Ever since 1933 when Executive Order 6102 was signed by President Franklin D. Roosevelt making it illegal to hoard Gold certificates, bullions, and coins, the purchasing power of the dollar has gradually been going down. While the dollar was backed by Gold before the US abandoned the Gold Standard, the US was still doing fractional reserve banking which allowed banks to loan out more money than they had in Gold reserves, leading the inevitable “Run on the bank”. Blockchain technology could solve this problem because the public would be able to see in close to real time, the exact reserve ratio making it harder to keep fractional reserves, keeping governments honest. Given all of Golds great properties to make it the best form of hard money, it does have one major flaw that can be solved with cryptocurrencies and blockchain technology.


Imagine if I wanted to business with you from the other side of the planet and we decide to transact in Gold. I would have to figure out how I’m going to get my Gold to you! Gold is expensive, risky and time consuming to send across the world whereas cryptocurrencies (ex. Bitcoin) has all the Hard money properties Gold has, except it can be sent anywhere around the world immediately. This would tremendously improve global commerce while also allowing the two billion people in the world who don’t have access to bank accounts (mainly because banks can’t profit from them) to participate in the global economy because all you need is a smart phone to access your cryptocurrencies!

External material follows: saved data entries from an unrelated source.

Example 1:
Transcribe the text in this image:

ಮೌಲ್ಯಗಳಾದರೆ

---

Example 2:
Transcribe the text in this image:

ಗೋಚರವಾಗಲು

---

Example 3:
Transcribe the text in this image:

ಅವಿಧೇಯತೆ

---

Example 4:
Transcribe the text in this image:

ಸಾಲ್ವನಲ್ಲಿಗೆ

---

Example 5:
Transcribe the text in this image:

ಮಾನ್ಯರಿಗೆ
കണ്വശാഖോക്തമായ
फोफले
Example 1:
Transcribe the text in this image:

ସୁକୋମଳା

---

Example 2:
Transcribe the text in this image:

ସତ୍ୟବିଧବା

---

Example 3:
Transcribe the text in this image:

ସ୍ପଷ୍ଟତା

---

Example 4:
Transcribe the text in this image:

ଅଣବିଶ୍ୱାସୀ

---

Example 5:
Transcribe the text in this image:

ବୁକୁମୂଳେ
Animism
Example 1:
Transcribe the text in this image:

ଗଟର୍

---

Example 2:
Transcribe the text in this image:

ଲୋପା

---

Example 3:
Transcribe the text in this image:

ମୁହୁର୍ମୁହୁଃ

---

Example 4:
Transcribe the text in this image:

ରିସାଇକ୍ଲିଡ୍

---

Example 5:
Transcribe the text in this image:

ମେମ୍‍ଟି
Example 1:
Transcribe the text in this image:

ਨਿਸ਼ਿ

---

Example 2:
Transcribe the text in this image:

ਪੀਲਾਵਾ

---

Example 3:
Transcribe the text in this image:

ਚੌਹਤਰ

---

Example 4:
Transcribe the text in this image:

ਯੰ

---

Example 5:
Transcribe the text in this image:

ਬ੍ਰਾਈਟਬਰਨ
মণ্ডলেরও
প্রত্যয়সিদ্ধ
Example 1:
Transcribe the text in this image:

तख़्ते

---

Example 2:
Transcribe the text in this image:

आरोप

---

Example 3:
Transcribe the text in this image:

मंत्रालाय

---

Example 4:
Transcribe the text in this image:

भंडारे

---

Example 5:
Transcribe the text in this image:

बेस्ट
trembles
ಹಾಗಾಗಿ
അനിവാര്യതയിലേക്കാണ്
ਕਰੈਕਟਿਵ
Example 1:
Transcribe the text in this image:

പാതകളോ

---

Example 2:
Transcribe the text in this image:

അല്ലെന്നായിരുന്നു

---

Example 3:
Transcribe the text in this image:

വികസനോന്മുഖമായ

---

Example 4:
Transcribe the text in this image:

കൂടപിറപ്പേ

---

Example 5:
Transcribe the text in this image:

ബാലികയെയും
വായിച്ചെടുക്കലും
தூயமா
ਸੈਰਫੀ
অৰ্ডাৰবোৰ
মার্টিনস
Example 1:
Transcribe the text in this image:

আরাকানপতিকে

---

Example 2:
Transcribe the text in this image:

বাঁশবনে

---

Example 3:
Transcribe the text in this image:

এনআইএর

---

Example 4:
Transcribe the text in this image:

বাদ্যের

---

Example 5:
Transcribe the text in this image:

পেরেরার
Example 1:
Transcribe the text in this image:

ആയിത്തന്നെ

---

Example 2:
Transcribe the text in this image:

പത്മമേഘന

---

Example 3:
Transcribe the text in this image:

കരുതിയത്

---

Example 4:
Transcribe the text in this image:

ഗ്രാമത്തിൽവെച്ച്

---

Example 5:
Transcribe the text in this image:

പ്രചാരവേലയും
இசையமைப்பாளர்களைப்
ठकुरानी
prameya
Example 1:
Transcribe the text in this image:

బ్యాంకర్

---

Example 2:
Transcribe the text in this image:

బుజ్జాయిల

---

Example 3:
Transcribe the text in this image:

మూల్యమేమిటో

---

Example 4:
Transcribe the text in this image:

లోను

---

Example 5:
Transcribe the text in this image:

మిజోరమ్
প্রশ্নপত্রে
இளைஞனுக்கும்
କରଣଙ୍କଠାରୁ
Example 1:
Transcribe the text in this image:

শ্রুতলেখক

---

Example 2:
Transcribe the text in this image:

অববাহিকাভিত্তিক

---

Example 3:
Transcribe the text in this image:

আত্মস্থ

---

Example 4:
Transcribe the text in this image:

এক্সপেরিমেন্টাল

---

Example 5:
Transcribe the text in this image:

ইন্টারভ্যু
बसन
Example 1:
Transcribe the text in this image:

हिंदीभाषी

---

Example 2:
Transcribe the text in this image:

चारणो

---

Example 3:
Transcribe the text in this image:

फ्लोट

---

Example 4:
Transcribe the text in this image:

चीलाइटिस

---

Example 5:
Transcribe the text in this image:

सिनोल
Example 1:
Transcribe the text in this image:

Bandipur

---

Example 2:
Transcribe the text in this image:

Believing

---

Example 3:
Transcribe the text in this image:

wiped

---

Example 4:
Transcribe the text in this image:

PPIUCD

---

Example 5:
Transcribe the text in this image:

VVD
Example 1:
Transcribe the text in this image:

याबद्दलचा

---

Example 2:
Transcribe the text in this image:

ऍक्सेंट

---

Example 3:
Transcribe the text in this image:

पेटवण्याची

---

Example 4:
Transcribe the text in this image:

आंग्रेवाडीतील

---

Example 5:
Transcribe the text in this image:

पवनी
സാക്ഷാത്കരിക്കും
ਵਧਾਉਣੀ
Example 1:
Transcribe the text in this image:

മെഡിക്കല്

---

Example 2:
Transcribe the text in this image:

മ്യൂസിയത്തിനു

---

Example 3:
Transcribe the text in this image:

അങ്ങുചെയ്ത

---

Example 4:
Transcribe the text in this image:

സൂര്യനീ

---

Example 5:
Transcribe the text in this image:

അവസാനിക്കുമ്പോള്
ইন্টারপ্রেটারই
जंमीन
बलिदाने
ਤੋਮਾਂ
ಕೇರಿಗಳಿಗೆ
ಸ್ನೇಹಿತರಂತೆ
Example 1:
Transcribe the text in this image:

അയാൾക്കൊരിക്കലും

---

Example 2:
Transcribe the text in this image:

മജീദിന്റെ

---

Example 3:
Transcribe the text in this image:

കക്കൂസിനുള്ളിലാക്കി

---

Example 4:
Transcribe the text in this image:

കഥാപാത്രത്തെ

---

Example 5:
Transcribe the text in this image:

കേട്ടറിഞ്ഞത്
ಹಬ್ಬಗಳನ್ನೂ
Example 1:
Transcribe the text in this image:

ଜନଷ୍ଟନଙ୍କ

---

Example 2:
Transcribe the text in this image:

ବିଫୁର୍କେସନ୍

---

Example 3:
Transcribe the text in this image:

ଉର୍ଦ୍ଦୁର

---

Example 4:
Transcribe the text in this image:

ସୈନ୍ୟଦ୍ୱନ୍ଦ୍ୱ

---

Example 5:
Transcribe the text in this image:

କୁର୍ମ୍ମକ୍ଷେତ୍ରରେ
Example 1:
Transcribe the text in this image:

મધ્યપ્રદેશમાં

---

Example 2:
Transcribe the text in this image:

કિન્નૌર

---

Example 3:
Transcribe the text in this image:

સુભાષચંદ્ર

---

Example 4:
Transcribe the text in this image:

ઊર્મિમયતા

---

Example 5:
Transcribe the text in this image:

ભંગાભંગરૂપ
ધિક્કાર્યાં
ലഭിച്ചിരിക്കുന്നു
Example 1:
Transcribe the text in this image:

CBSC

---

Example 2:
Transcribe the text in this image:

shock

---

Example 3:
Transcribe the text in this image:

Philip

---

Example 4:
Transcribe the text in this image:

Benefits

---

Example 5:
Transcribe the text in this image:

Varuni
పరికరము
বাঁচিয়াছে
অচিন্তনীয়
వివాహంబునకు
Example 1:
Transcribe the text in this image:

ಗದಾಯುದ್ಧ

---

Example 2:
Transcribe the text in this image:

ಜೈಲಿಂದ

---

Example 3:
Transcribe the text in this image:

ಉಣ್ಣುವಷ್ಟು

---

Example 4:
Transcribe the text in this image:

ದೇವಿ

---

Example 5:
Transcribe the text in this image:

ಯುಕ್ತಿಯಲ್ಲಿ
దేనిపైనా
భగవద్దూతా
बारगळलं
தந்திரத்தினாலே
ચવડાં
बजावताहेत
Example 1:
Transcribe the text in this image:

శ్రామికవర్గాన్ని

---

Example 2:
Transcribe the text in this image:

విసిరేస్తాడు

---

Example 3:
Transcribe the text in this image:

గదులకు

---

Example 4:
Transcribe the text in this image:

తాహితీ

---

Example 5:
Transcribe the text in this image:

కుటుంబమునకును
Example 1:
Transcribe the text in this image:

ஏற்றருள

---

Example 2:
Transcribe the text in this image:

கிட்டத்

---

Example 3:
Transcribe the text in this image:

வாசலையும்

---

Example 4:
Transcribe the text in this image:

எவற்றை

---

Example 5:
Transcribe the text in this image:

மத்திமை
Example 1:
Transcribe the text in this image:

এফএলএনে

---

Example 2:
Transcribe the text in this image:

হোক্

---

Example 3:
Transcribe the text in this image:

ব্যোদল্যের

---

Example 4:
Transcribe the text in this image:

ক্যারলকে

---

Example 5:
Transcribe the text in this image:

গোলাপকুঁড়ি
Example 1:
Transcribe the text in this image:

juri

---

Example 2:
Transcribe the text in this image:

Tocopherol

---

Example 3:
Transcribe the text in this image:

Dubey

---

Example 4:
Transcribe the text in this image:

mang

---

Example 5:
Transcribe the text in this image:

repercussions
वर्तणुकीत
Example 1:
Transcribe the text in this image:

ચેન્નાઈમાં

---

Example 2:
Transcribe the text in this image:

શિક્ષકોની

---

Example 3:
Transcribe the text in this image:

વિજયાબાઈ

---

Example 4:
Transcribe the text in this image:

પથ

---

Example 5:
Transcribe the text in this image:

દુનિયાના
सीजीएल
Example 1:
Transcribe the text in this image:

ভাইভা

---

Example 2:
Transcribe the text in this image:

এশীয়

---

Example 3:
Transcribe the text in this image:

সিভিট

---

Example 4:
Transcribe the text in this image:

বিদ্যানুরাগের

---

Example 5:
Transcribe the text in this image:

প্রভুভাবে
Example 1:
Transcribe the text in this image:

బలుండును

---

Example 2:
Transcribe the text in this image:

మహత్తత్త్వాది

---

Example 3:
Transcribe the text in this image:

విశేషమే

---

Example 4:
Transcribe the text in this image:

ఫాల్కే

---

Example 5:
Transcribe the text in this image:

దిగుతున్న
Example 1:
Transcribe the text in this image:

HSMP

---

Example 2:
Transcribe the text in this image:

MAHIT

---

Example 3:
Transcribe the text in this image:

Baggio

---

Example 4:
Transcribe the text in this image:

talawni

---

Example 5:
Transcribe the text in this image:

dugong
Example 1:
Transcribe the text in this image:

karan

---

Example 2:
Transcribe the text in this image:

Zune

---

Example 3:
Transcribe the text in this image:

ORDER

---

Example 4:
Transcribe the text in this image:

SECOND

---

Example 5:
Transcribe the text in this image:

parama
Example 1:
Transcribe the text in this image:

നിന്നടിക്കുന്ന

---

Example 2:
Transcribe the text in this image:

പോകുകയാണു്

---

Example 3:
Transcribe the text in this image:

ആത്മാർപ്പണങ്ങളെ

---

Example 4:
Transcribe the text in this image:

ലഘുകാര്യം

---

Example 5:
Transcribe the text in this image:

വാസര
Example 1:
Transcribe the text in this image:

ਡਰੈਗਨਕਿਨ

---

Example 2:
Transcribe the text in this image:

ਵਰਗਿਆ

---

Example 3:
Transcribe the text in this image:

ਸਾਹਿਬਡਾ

In closing, a survey done in June 2019 by the Moscow based cyber-security firm Kaspersky Lab showed that 81% of the global population have never purchased cryptocurrencies, while only 10% of respondents said they “fully understand how cryptocurrencies work.” Having that said, I’ve just shared some info with you that not a lot of people are aware of, so what are you going to do with it? Blockchain technology is the future of business and technology, so it would be wise to position yourself appropriately so as to avoid the possibility of having a chunk of your savings destroyed forever. On that note I’m going to end this article with one of my favorite quotes; “Always be willing to see the truth, especially when it shows up your weakness.”